Aside I say knowledge graph but one can more flexibly state it as a space, many projections and relation operators. Simple to flexible programs could be built in terms of these. It's not as popular now but Pragmatic Reasoning Schemas in humans could be seen as a rough approximation to that kind of symbolic reasoning.

Physics is actually not difficult in the same sense as mathematics (conjecture). I argue that most of its difficulty is with the patching aspect. It requires competition with an existing, older physics model and requires many, long ranging non-local modifications to be made.

Teaching or writing involves holding a model of the student and attempting to select a shared code that minimizes rate distortion in the student's decoding and maximizes correct patching probability. Bad teachers simply use themselves as the model.

Elegance and Beauty first requires the ability to relatively decode. This is why experts and beginner's rarely hook on the same thing as elegant. Elegance is likely something that is easily compressed with minimal effort in terms of an existing code book, basis vectors or similar. This likely applies to many areas, from math to dance to aesthetic and beauty judgements and might explain some of why agreement strongly weights existing background.

A Uniformly Random String of Digits has high information or leaves you mostly uncertain but it is not informative. There is no relative decoding to do as the string is isolated. Updating too, is isolated and changes do not modify existing structures. If the individual were to incorporate this information there would be surprise but not much. If instead, the number was revealed as your credit card number, you can now code more readily. If the number was revealed to you by the man with a flower pot hat it is all the more surprising (rel entropy). However, you might still only compress the information as the man with the flower pot hat knows your credit card number and the card has a,b,c as the first three digits.

There is a further concept to point out, and that is attention. Attention tells you where to direct computational resources and what to focus on. Incorporating new atoms instead of coding in terms of existing is wasteful, when up keep is considered. Although this formulation does not consider attention, a random string of digits will have close to zero in state changes, due to attention mechanisms diverting away from coding and hence resulting in little meaningful information. More important concepts might also be difficult to code relatively until enough exposure and forced attention are directed towards acquisition. Beyond rel decoding and patching a large subspace, this is another sense in which a subject can be difficult. Conjecture Not only does attention mediate focus and so affects surprise together with expectation, it also affects what is retained by computing why should I store or learn this?

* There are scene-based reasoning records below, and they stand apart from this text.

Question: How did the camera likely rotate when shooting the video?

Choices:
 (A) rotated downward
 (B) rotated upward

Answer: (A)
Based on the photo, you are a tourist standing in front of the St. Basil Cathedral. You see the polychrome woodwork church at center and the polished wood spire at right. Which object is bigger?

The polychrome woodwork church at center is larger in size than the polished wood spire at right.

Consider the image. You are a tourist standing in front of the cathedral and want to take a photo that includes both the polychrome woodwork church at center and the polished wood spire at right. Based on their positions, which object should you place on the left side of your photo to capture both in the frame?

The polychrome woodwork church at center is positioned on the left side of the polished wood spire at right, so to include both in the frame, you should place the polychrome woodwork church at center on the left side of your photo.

This can be extended to finding new research. We can leave out decode and relative entropy. Instead we are doing recombination of basis with constraints such that Divergence from X to X + new combinations is minimal while satisfying various constraints both with respect to old knowledge and new knowledge.

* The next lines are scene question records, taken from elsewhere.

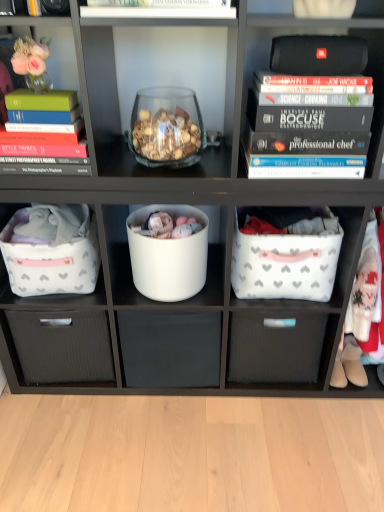
Question: Considering the positions of point (168, 367) and point (201, 247), is point (168, 367) closer or farther from the camera than point (201, 247)?

Choices:
 (A) closer
 (B) farther

Answer: (B)

Question: Considering the positions of white matte drawer at center, placed as the 2th drawer when sorted from right to left, and white matte bucket at center in the image, is white matte drawer at center, placed as the 2th drawer when sorted from right to left, taller or shorter than white matte bucket at center?

Choices:
 (A) short
 (B) tall

Answer: (B)

Question: Estimate the real-world distances between objects in this image. Which object is farther from the black hardcover books at upper right?

Choices:
 (A) translucent glass bowl at center
 (B) white fabric laundry basket at center right, which is the second laundry basket from left to right
 (C) black matte speaker at upper right
 (D) white fabric laundry basket at left, the 2th laundry basket from the right
 (E) white matte drawer at center, the first drawer when ordered from left to right

Answer: (E)

Question: Which object is positioned farthest from the black matte speaker at upper right?

Choices:
 (A) white fabric laundry basket at left, placed as the 1th laundry basket when sorted from left to right
 (B) translucent glass bowl at center
 (C) black hardcover books at upper right
 (D) matte green hardcover book at left
 (E) white matte bucket at center

Answer: (A)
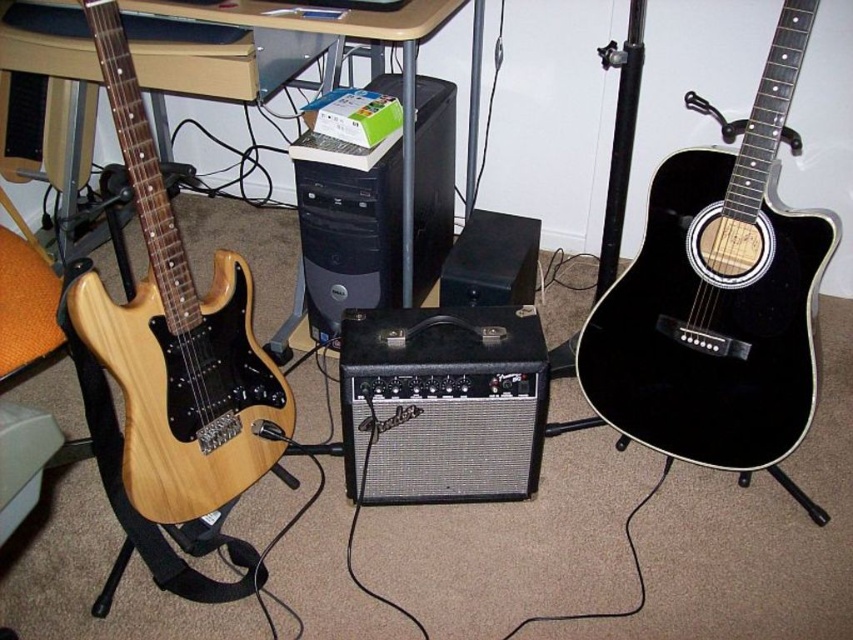
You are a musician who needs to move your natural wood electric guitar at left closer to the black plastic computer tower at center for a better sound setup. How much space do you need to adjust between them?

The distance between the natural wood electric guitar at left and the black plastic computer tower at center is 17.92 inches, so you need to adjust the space by moving them closer or farther apart by that measurement.

You are setting up a music studio and need to place the black mesh speaker at center and the black matte speaker at center in a rack. Which speaker should be placed first if you want to utilize vertical space efficiently?

The black mesh speaker at center should be placed first because it is larger in size compared to the black matte speaker at center, allowing for better use of vertical space by placing the larger one at the bottom.

You are setting up a music studio and need to place both the black mesh speaker at center and the black matte speaker at center side by side on a shelf. Given that the shelf has a width of 1 meter, can both speakers fit if placed next to each other?

The black mesh speaker at center is wider than the black matte speaker at center. Since the total width of both speakers combined would exceed the 1 meter shelf width, they cannot both fit side by side.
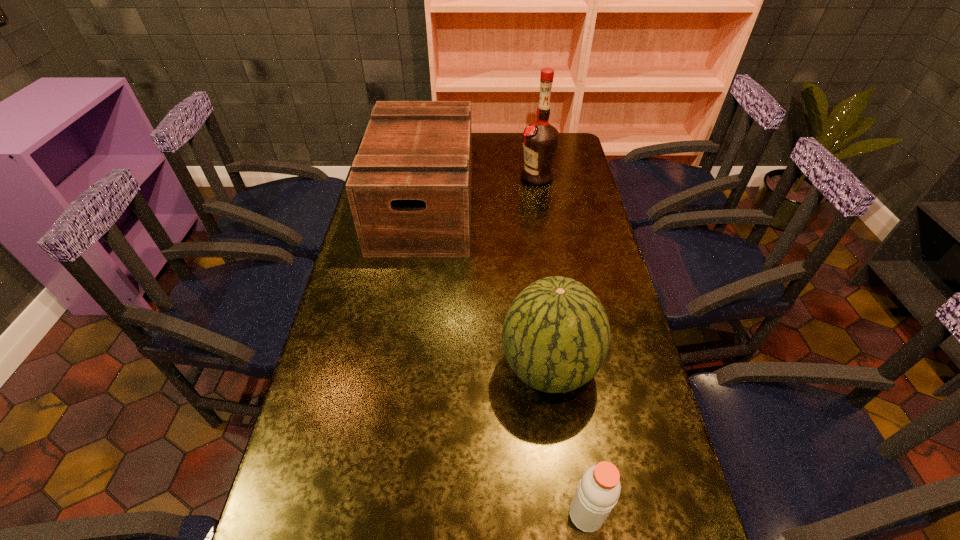
I want to click on the tallest object, so click(540, 140).

Locate an element on the screen. The height and width of the screenshot is (540, 960). box is located at coordinates (409, 189).

I want to click on watermelon, so click(x=556, y=334).

Where is `the shortest object`? the shortest object is located at coordinates (599, 489).

Locate an element on the screen. shaker is located at coordinates (599, 489).

Find the location of a particular element. The image size is (960, 540). vacant region located on the front and back of the liquor is located at coordinates (431, 177).

The height and width of the screenshot is (540, 960). In order to click on vacant area located on the front and back of the liquor in this screenshot , I will do `click(423, 177)`.

Where is `vacant area situated on the front and back of the liquor`? Image resolution: width=960 pixels, height=540 pixels. vacant area situated on the front and back of the liquor is located at coordinates (459, 177).

Locate an element on the screen. free space located 0.100m on the front of the box is located at coordinates 413,280.

You are a GUI agent. You are given a task and a screenshot of the screen. Output one action in this format:
    pyautogui.click(x=<x>, y=<y>)
    Task: Click on the vacant space located 0.080m on the front of the second nearest object
    The image size is (960, 540).
    Given the screenshot: What is the action you would take?
    pyautogui.click(x=558, y=445)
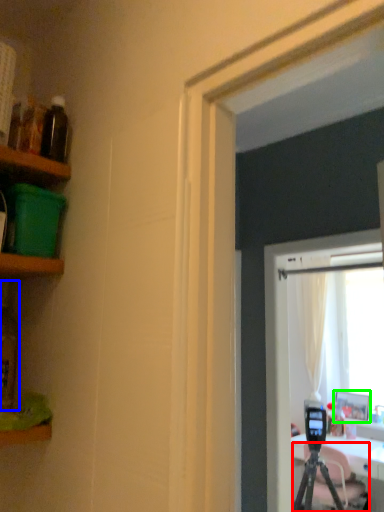
Question: Considering the real-world distances, which object is farthest from tripod (highlighted by a red box)? bottle (highlighted by a blue box) or picture frame (highlighted by a green box)?

Choices:
 (A) bottle
 (B) picture frame

Answer: (A)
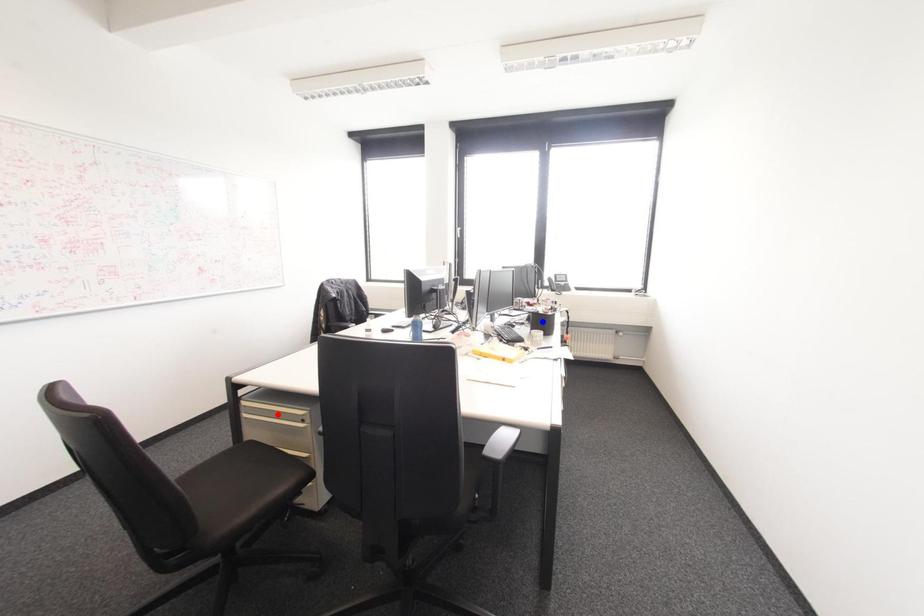
Question: Two points are marked on the image. Which point is closer to the camera?

Choices:
 (A) Blue point is closer.
 (B) Red point is closer.

Answer: (B)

How do we do restricted combinations?

How do we build constraints?

A Story:

Veronica jumped over Fluffy Puff and into the pit of lima beans

Fluffy Puff swiped a paw and uprooted a tree.

A bonsai tree.

How big is Fluffy Puff?

Conclusion

In this essay I've put forward an algorithm that is a sketch for the colloquial notion of information. It suggests that information is subjective. While the details are scant, the general form is possibly on the right track—not just for information but also meaning. The method can be used to make predictions and explain some things about not just humans but learning in intelligent agents in general. The lines of thought have even inspired me to come up with some simple algorithms that are surprisingly useful. Nonetheless, this seems all rather obvious, not much more than a restatement in a slightly more formal way. Even given that, it has been useful in compacting a lot of previously disconnected ideas—after having thought up the framework, many things fit neatly within it. Perhaps others might find it interesting too.